PROGRESS Women’s Championship: Kanji (c) vs. Laura di Matteo vs. Gisele Shaw
Kanji beat di Matteo on the last chapter, but Gisele Shaw attacked afterwards, and I guess this leads to a three-way rematch?
Shaw’s jumped in the entrance way as she came out last, prompting help from the back to separate them. Hi, RJ Singh. When things calm down, we’ve eschewed ring introductions as the match starts with Shaw getting double-teamed, eating a pair of forearms before returning to catch Kanji and di Matteo from behind.
Shaw pulls ahead with chops to both opponents in the corner, then uppercuts, before she got carried away as she got double-teamed. Kanji and di Matteo trade forearms before a wheelbarrow roll-up nearly earned the Italian the win. Kanji’s back with an elbow off the ropes, before a DDT from di Matteo looked to lead to a pin… but Shaw breaks up the pin with a Lion Tamer on di Matteo, throwing in some stomps until Kanji’s Judas Effect-like elbow broke the hold.
Kanji’s got to fight out of a draping DDT, coming back in with a slingshot spear before di Matteo found form with some strikes en route to a missile dropkick. The cover gets a tow-count as Shaw came in with a neck flip on di Matteo for a two-count, before she focused on Kanji, looking for a half-and-half suplex. Instead, Kanji pulls Shaw nto a triangle armbar, but di Matteo goes to break it up… only to get kicked by Shaw, who then powerbombed Kanji onto her as we get hyperbole on commentary.
Again, Shaw measures her foes, hitting a double springboard cutter for a stereo pair of two-counts, as the frustration seemed to build. From there, Shaw target’s Kanji’s arm with an armbar, but di Matteo’s thrust kick breaks the hold to save the match, before trapping Shaw with the Veni Vidi Vici. Of course, Kanji breaks that up, then hammered di Matteo with some Danielson elbows.
Di Matteo unloads with kicks, but Kanji is right back in with a triangle armbar to force the stoppage. This one never really got going for me, but the story of Gisele Shaw continuing to fall short continues – even if she never took the loss. So, who’s next? Shaw one-on-one? **½
“Hail, The Eyeball Kid” is the next PROGRESS show in two weeks’ time. A Tom Waits reference.

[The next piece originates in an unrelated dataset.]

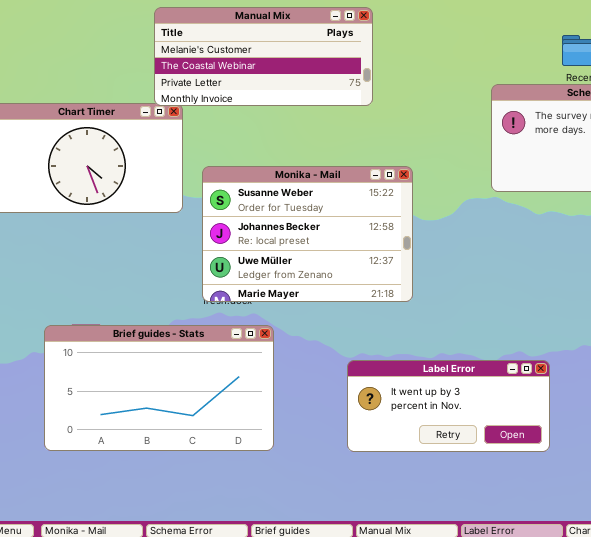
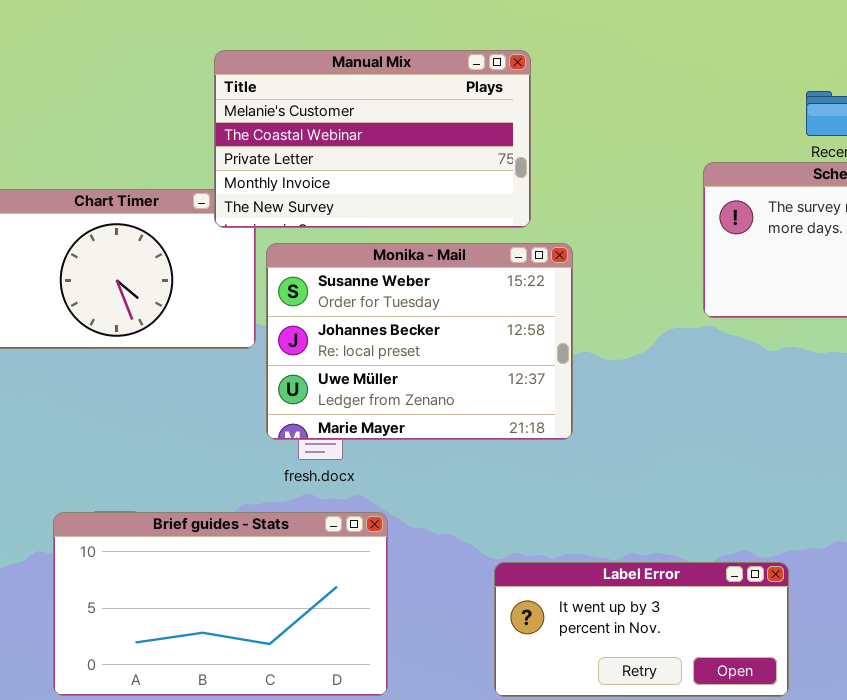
Manual Mix: [154,7,373,106] -> [214,50,531,228], resized
Monika - Mail: [202,166,413,302] -> [266,243,573,440], moved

There were parts of this show I enjoyed, even though this show definitely needed to be shorter. As much as I’ll give PROGRESS credit for having more than a token “women’s storyline,” did they really need to do the same match template twice in the same show? It’s stuff like that that could be spread out, and I’ll keep saying it, but how are we 16 months into a pandemic and yet we’re still getting LONG shows in the empty arena setting? It’s almost like someone’s got a long to-do list and is trying to get it all done before we get back in front of crowds? As for the VOD side, there’s absolutely some work needed to change the presentation of the tag matches that far too frequently just break out into… stuff. It’s just as much a stylistic issue as it is a filming issue, as perhaps the long-standing way of filming these shows without any live direction has had its day?